До меня в этом доме, на короткой, как память алкаша, улочке Двеерстраат, где расположена галерея Винсента «GoMa», где сейчас я и пишу эти строчки, жил и работал самый известный бельгийский художник-акварелист Роджер Гоброн. «GoMa» расшифровывается как «Гоброн и Маттелаер». Дом этот принадлежит сыну Роджера Гоброна. Винсенту стоило большого труда уговорить его сдать этот дом ему в аренду.
Позавчера мы с моей любимой девушкой ездили в Брюссель (это пару часов на электричке), креативно праздновали мой день рождения и к ночи собирались вернуться назад, в тишину и покой Брюгге. На Гранд Пляс, самой красивой площади мира, задорно играют музыканты: аккордеон, кларнет и труба. Пиво, вафли, шоколад. Вафли – крошке, пиво – мне. Завибрировал нервно в кармане тесных джинсов мобильник. Долго не могу его освободить. Наконец слышу эротичный женский голос.
– Александр?
– Да. Это Александр. (Душа моя встрепенулась в районе паха пойманной в силки птицей, как обычно она трепещет при звуке женского голоса. Неужели это будущая Новая Любовь?)
– Приемная Сунгоркина. С вами будет говорить Владимир Николаевич. Переключаю!
Информация к размышлению.
Владимир Николаевич Сунгоркин. Родился в Хабаровске в 1954 году. Главный редактор газеты «Комсомольская правда» и генеральный директор ЗАО «Комсомольская правда». В 2003 году вошел в пятерку самых влиятельных медиаменеджеров России по версии журнала «Карьера».

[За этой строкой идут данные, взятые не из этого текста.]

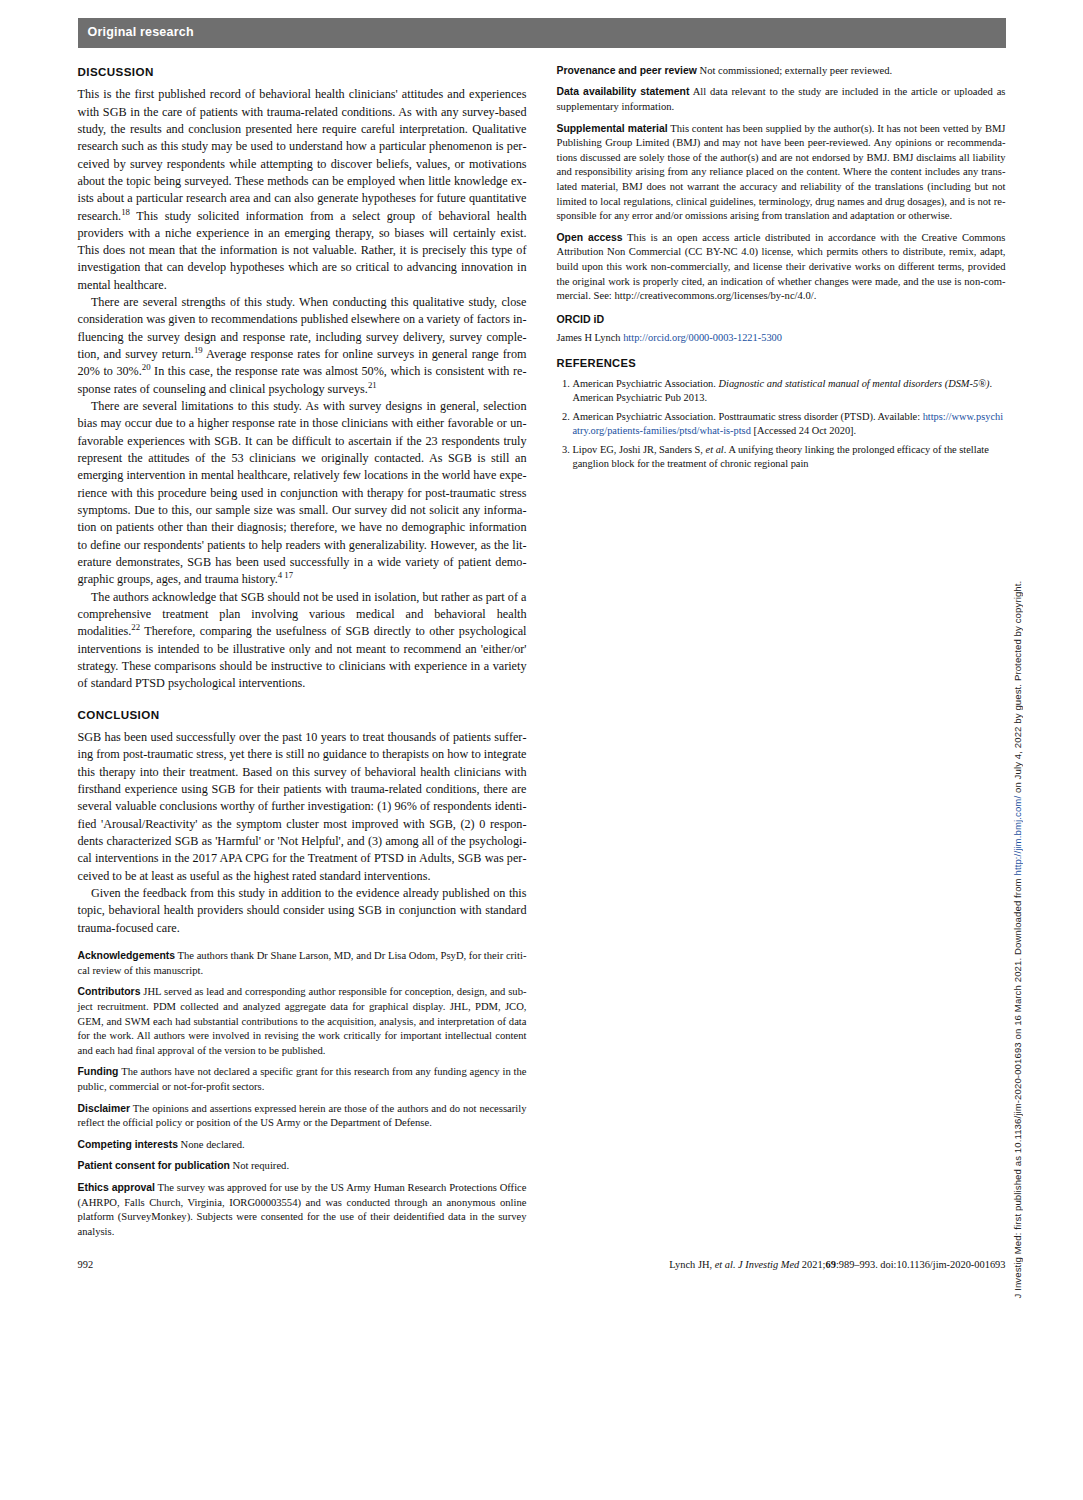Original research
J Investig Med: first published as 10.1136/jim-2020-001693 on 16 March 2021. Downloaded from http://jim.bmj.com/ on July 4, 2022 by guest. Protected by copyright.
Discussion
This is the first published record of behavioral health clinicians' attitudes and experiences with SGB in the care of patients with trauma-related conditions. As with any survey-based study, the results and conclusion presented here require careful interpretation. Qualitative research such as this study may be used to understand how a particular phenomenon is perceived by survey respondents while attempting to discover beliefs, values, or motivations about the topic being surveyed. These methods can be employed when little knowledge exists about a particular research area and can also generate hypotheses for future quantitative research.18 This study solicited information from a select group of behavioral health providers with a niche experience in an emerging therapy, so biases will certainly exist. This does not mean that the information is not valuable. Rather, it is precisely this type of investigation that can develop hypotheses which are so critical to advancing innovation in mental healthcare.
There are several strengths of this study. When conducting this qualitative study, close consideration was given to recommendations published elsewhere on a variety of factors influencing the survey design and response rate, including survey delivery, survey completion, and survey return.19 Average response rates for online surveys in general range from 20% to 30%.20 In this case, the response rate was almost 50%, which is consistent with response rates of counseling and clinical psychology surveys.21
There are several limitations to this study. As with survey designs in general, selection bias may occur due to a higher response rate in those clinicians with either favorable or unfavorable experiences with SGB. It can be difficult to ascertain if the 23 respondents truly represent the attitudes of the 53 clinicians we originally contacted. As SGB is still an emerging intervention in mental healthcare, relatively few locations in the world have experience with this procedure being used in conjunction with therapy for post-traumatic stress symptoms. Due to this, our sample size was small. Our survey did not solicit any information on patients other than their diagnosis; therefore, we have no demographic information to define our respondents' patients to help readers with generalizability. However, as the literature demonstrates, SGB has been used successfully in a wide variety of patient demographic groups, ages, and trauma history.4 17
The authors acknowledge that SGB should not be used in isolation, but rather as part of a comprehensive treatment plan involving various medical and behavioral health modalities.22 Therefore, comparing the usefulness of SGB directly to other psychological interventions is intended to be illustrative only and not meant to recommend an 'either/or' strategy. These comparisons should be instructive to clinicians with experience in a variety of standard PTSD psychological interventions.
Conclusion
SGB has been used successfully over the past 10 years to treat thousands of patients suffering from post-traumatic stress, yet there is still no guidance to therapists on how to integrate this therapy into their treatment. Based on this survey of behavioral health clinicians with firsthand experience using SGB for their patients with trauma-related conditions, there are several valuable conclusions worthy of further investigation: (1) 96% of respondents identified 'Arousal/Reactivity' as the symptom cluster most improved with SGB, (2) 0 respondents characterized SGB as 'Harmful' or 'Not Helpful', and (3) among all of the psychological interventions in the 2017 APA CPG for the Treatment of PTSD in Adults, SGB was perceived to be at least as useful as the highest rated standard interventions.
Given the feedback from this study in addition to the evidence already published on this topic, behavioral health providers should consider using SGB in conjunction with standard trauma-focused care.
Acknowledgements The authors thank Dr Shane Larson, MD, and Dr Lisa Odom, PsyD, for their critical review of this manuscript.
Contributors JHL served as lead and corresponding author responsible for conception, design, and subject recruitment. PDM collected and analyzed aggregate data for graphical display. JHL, PDM, JCO, GEM, and SWM each had substantial contributions to the acquisition, analysis, and interpretation of data for the work. All authors were involved in revising the work critically for important intellectual content and each had final approval of the version to be published.
Funding The authors have not declared a specific grant for this research from any funding agency in the public, commercial or not-for-profit sectors.
Disclaimer The opinions and assertions expressed herein are those of the authors and do not necessarily reflect the official policy or position of the US Army or the Department of Defense.
Competing interests None declared.
Patient consent for publication Not required.
Ethics approval The survey was approved for use by the US Army Human Research Protections Office (AHRPO, Falls Church, Virginia, IORG00003554) and was conducted through an anonymous online platform (SurveyMonkey). Subjects were consented for the use of their deidentified data in the survey analysis.
Provenance and peer review Not commissioned; externally peer reviewed.
Data availability statement All data relevant to the study are included in the article or uploaded as supplementary information.
Supplemental material This content has been supplied by the author(s). It has not been vetted by BMJ Publishing Group Limited (BMJ) and may not have been peer-reviewed. Any opinions or recommendations discussed are solely those of the author(s) and are not endorsed by BMJ. BMJ disclaims all liability and responsibility arising from any reliance placed on the content. Where the content includes any translated material, BMJ does not warrant the accuracy and reliability of the translations (including but not limited to local regulations, clinical guidelines, terminology, drug names and drug dosages), and is not responsible for any error and/or omissions arising from translation and adaptation or otherwise.
Open access This is an open access article distributed in accordance with the Creative Commons Attribution Non Commercial (CC BY-NC 4.0) license, which permits others to distribute, remix, adapt, build upon this work non-commercially, and license their derivative works on different terms, provided the original work is properly cited, an indication of whether changes were made, and the use is non-commercial. See: http://creativecommons.org/licenses/by-nc/4.0/.
ORCID iD James H Lynch http://orcid.org/0000-0003-1221-5300
References
American Psychiatric Association. Diagnostic and statistical manual of mental disorders (DSM-5®). American Psychiatric Pub 2013.
American Psychiatric Association. Posttraumatic stress disorder (PTSD). Available: https://www.psychiatry.org/patients-families/ptsd/what-is-ptsd [Accessed 24 Oct 2020].
Lipov EG, Joshi JR, Sanders S, et al. A unifying theory linking the prolonged efficacy of the stellate ganglion block for the treatment of chronic regional pain
992
Lynch JH, et al. J Investig Med 2021;69:989–993. doi:10.1136/jim-2020-001693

Щелчок. Ё! Твою мать! Неужели я опять где-то накосячил? Кто-то настучал про позор в Венесуэле? А может быть, порнофильм со мной в главной роли кто-то обнаружил на каком-нибудь вульгарном вражеском порносайте? Скажу, что надо было для расследования….
– Алло! Саша! Это – Сунгоркин. Ты в редакции?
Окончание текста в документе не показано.